═════ EXERCISE DATA

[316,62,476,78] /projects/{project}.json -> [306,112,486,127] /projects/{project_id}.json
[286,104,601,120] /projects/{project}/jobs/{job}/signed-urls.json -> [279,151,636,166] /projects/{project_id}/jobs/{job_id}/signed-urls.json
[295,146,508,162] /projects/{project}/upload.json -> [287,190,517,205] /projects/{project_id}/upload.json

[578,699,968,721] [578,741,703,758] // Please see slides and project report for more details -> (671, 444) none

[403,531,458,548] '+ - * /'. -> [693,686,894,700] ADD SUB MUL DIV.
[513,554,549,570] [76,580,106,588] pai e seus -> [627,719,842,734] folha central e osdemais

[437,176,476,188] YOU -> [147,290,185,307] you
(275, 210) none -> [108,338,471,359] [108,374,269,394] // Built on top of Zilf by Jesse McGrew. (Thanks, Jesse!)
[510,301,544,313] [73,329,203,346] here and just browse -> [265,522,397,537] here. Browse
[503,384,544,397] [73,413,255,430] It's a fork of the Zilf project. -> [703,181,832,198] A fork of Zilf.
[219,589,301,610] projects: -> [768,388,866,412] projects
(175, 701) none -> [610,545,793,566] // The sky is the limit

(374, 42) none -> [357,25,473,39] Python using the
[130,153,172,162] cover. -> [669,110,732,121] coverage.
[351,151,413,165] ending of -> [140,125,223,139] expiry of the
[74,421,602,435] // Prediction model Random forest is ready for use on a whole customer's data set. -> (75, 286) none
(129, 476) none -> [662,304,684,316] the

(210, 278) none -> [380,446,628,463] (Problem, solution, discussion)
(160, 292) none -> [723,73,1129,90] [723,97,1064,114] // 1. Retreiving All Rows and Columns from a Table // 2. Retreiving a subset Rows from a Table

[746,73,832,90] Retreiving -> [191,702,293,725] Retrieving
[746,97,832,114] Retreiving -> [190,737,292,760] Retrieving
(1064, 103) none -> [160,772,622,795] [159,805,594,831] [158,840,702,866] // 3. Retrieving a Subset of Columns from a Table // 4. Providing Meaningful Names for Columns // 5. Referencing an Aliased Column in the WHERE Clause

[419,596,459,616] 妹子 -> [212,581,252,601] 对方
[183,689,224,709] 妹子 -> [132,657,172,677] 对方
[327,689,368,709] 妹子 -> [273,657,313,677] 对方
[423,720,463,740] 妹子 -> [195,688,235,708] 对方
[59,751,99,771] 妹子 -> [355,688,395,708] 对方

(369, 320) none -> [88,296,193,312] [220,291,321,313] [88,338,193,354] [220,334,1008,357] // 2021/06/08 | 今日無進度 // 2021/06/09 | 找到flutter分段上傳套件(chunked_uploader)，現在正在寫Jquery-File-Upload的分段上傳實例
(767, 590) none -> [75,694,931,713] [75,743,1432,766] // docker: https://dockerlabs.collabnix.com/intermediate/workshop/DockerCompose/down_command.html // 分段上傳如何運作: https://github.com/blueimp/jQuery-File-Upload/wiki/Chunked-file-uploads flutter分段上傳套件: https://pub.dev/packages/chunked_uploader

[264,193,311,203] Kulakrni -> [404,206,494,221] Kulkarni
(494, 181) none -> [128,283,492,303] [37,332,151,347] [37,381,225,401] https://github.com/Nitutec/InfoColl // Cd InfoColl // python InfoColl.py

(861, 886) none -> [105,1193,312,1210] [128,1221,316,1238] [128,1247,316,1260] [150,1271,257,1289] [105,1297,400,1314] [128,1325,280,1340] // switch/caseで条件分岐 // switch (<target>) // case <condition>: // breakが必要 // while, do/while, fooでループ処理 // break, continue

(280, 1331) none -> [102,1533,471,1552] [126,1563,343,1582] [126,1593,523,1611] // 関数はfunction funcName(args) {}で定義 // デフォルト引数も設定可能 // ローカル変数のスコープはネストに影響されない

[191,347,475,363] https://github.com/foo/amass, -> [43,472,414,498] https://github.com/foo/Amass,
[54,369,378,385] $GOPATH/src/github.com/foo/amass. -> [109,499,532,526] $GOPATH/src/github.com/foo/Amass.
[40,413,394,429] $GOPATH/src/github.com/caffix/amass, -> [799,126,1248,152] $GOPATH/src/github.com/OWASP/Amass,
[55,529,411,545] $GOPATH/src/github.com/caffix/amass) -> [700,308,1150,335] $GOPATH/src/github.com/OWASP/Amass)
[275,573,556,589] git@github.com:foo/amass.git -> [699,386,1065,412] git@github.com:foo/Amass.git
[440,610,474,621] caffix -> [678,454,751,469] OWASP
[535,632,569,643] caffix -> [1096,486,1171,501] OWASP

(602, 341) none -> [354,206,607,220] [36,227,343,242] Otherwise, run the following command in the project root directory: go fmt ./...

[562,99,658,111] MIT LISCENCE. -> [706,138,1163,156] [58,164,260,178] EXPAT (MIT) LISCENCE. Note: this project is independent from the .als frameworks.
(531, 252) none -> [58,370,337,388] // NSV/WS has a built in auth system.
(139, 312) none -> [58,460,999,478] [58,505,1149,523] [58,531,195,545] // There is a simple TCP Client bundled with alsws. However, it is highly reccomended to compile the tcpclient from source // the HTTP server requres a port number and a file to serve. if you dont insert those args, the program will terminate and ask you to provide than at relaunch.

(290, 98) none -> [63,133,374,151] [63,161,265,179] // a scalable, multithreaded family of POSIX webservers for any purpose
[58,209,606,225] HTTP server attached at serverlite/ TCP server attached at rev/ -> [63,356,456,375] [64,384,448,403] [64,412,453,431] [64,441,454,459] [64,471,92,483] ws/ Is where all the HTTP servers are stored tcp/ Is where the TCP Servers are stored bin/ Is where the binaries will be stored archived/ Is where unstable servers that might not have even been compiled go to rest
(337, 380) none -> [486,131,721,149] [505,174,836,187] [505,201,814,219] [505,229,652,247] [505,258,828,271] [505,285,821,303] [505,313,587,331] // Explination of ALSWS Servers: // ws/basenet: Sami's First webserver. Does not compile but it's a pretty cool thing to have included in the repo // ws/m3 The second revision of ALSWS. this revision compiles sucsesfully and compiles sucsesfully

══════════

### TASK
The lines to extract from the data above begin with the line containing "[578,699,968,721] [578,741,703,758] //" and end with the line containing "(369, 320) none". Extract them exactly, including both.

### RESULT OF THIS TASK
[578,699,968,721] [578,741,703,758] // Please see slides and project report for more details -> (671, 444) none

[403,531,458,548] '+ - * /'. -> [693,686,894,700] ADD SUB MUL DIV.
[513,554,549,570] [76,580,106,588] pai e seus -> [627,719,842,734] folha central e osdemais

[437,176,476,188] YOU -> [147,290,185,307] you
(275, 210) none -> [108,338,471,359] [108,374,269,394] // Built on top of Zilf by Jesse McGrew. (Thanks, Jesse!)
[510,301,544,313] [73,329,203,346] here and just browse -> [265,522,397,537] here. Browse
[503,384,544,397] [73,413,255,430] It's a fork of the Zilf project. -> [703,181,832,198] A fork of Zilf.
[219,589,301,610] projects: -> [768,388,866,412] projects
(175, 701) none -> [610,545,793,566] // The sky is the limit

(374, 42) none -> [357,25,473,39] Python using the
[130,153,172,162] cover. -> [669,110,732,121] coverage.
[351,151,413,165] ending of -> [140,125,223,139] expiry of the
[74,421,602,435] // Prediction model Random forest is ready for use on a whole customer's data set. -> (75, 286) none
(129, 476) none -> [662,304,684,316] the

(210, 278) none -> [380,446,628,463] (Problem, solution, discussion)
(160, 292) none -> [723,73,1129,90] [723,97,1064,114] // 1. Retreiving All Rows and Columns from a Table // 2. Retreiving a subset Rows from a Table

[746,73,832,90] Retreiving -> [191,702,293,725] Retrieving
[746,97,832,114] Retreiving -> [190,737,292,760] Retrieving
(1064, 103) none -> [160,772,622,795] [159,805,594,831] [158,840,702,866] // 3. Retrieving a Subset of Columns from a Table // 4. Providing Meaningful Names for Columns // 5. Referencing an Aliased Column in the WHERE Clause

[419,596,459,616] 妹子 -> [212,581,252,601] 对方
[183,689,224,709] 妹子 -> [132,657,172,677] 对方
[327,689,368,709] 妹子 -> [273,657,313,677] 对方
[423,720,463,740] 妹子 -> [195,688,235,708] 对方
[59,751,99,771] 妹子 -> [355,688,395,708] 对方

(369, 320) none -> [88,296,193,312] [220,291,321,313] [88,338,193,354] [220,334,1008,357] // 2021/06/08 | 今日無進度 // 2021/06/09 | 找到flutter分段上傳套件(chunked_uploader)，現在正在寫Jquery-File-Upload的分段上傳實例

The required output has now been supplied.